Marinoni : le fondateur de la presse moderne (1823-1904)

Marinoni
Le fondateur de la presse moderne (1823-1904)
Entre 1850 et 1851, Marinoni va participer aux premiers essais de la rotative à bobine et à clichés cylindriques de Jacob Worms pour la presse périodique à la demande du patron de presse Émile de Girardin. Depuis 1828, ce dernier, qui sera à l'origine de la loi de 1881 sur la presse, recherche une machine plus rapide : « Je veux une machine d'où l'on pourra faire jaillir les feuilles comme l'eau jaillit d'une source ». Une première mondiale dont le centre de gravité sera Paris.
À partir de 1866, Marinoni, marchant sur les pas de Girardin, s'oppose à la tradition anglo-saxonne de la rotative avec caractères mobiles. Il dépose successivement deux brevets importants, pour une presse rotative à retiration et à six margeurs. En novembre 1872, il livre la première « machine cylindrique a papier continu » de France pour la presse quotidienne. Cette machine annonce la naissance des médias de masse. Elle sera copiée et diffusée à travers le monde entier.

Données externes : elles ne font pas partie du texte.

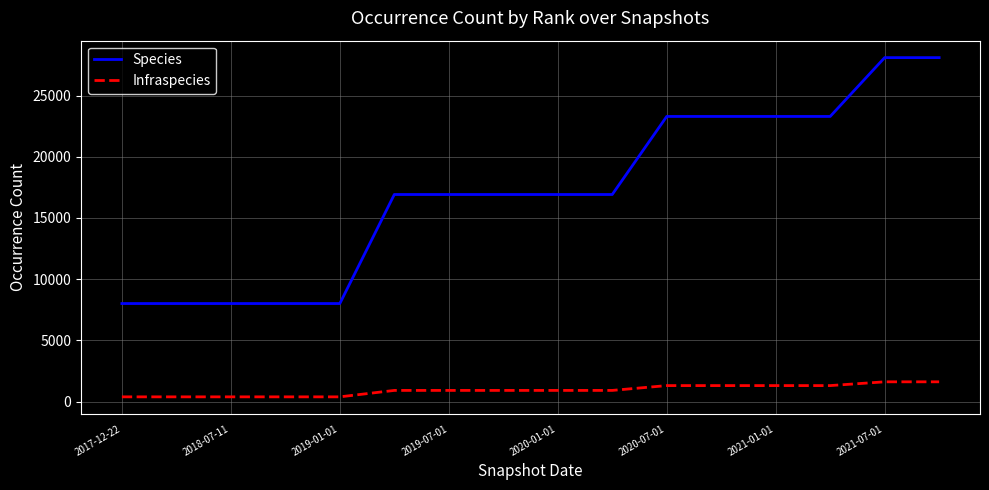

What is the difference between the maximum and minimum values in the Infraspecies series?

1228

À partir de 1882, Marinoni prend la tête du Petit Journal et en fait le premier groupe mondial de presse. Suivant de près la politique à la fois rédactionnelle, industrielle et financière de ses journaux, ce « Napoléon de la presse », comme l'ont surnommé les journalistes américains en 1890, va peser de tout son poids pour faire du Petit Journal un média à la fois de masse et de progrès en s'efforçant d'intéresser le plus grand nombre aux questions d'intérêt général, aux enjeux de la Revanche et aux valeurs de la III<sup>e</sup> République. Il va ainsi influencer et marquer jusqu'à nos jours le monde de l'information et de la presse occidentale et sera le fondateur de la presse moderne.